• Task objective: Report how many lines in the material hold the word "facteurs". No other content is required.

• Input:
************
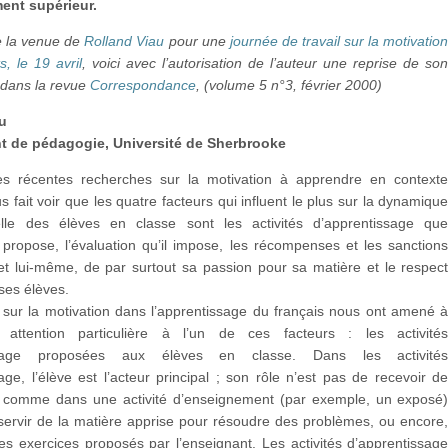
ent supérieur.
 la venue de
Rolland Viau
pour une
journée de travail sur la motivatio
s, le 19 avril
, voici avec l’autorisation de l’auteur une reprise de so
 dans la revue
Correspondance
, (volume 5 n°3, février 2000)
au
t de pédagogie, Université de Sherbrooke
es récentes recherches sur la motivation à apprendre en context
us fait voir que les quatre facteurs qui influent le plus sur la dynamiqu
elle des élèves en classe sont les activités d’apprentissage qu
 propose, l’évaluation qu’il impose, les récompenses et les sanction
e, et lui-même, de par surtout sa passion pour sa matière et le respec
 ses élèves.
 sur la motivation dans l’apprentissage du français nous ont amené 
 attention particulière à l’un de ces facteurs : les activité
issage proposées aux élèves en classe. Dans les activité
age, l’élève est l’acteur principal ; son rôle n’est pas de recevoir d
on comme dans une activité d’enseignement (par exemple, un exposé
servir de la matière apprise pour résoudre des problèmes, ou encore
les exercices proposés par l’enseignant. Les activités d’apprentissag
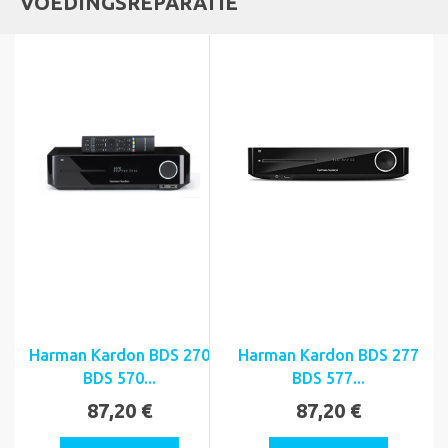
VOEDINGSREPARATIE
Harman Kardon BDS 270
Harman Kardon BDS 277
BDS 570...
BDS 577...
87,20 €
87,20 €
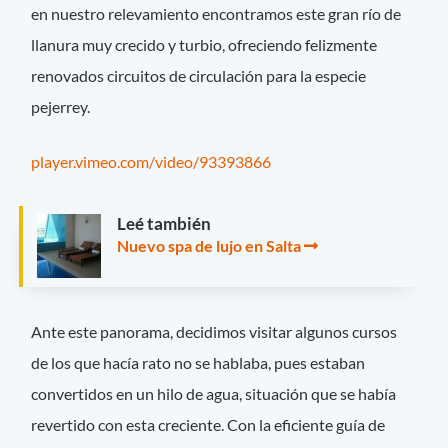
en nuestro relevamiento encontramos este gran río de
llanura muy crecido y turbio, ofreciendo felizmente
renovados circuitos de circulación para la especie
pejerrey.
player.vimeo.com/video/93393866
Leé también
Nuevo spa de lujo en Salta
Ante este panorama, decidimos visitar algunos cursos
de los que hacía rato no se hablaba, pues estaban
convertidos en un hilo de agua, situación que se había
revertido con esta creciente. Con la eficiente guía de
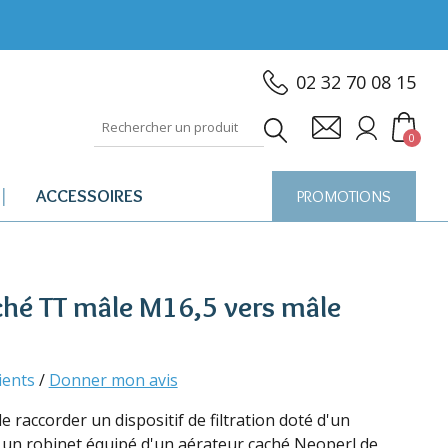
02 32 70 08 15
0
ACCESSOIRES
PROMOTIONS
ché TT mâle M16,5 vers mâle
lients
/
Donner mon avis
 raccorder un dispositif de filtration doté d'un
r un robinet équipé d'un aérateur caché Neoperl de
************
• Output of the exercise: 2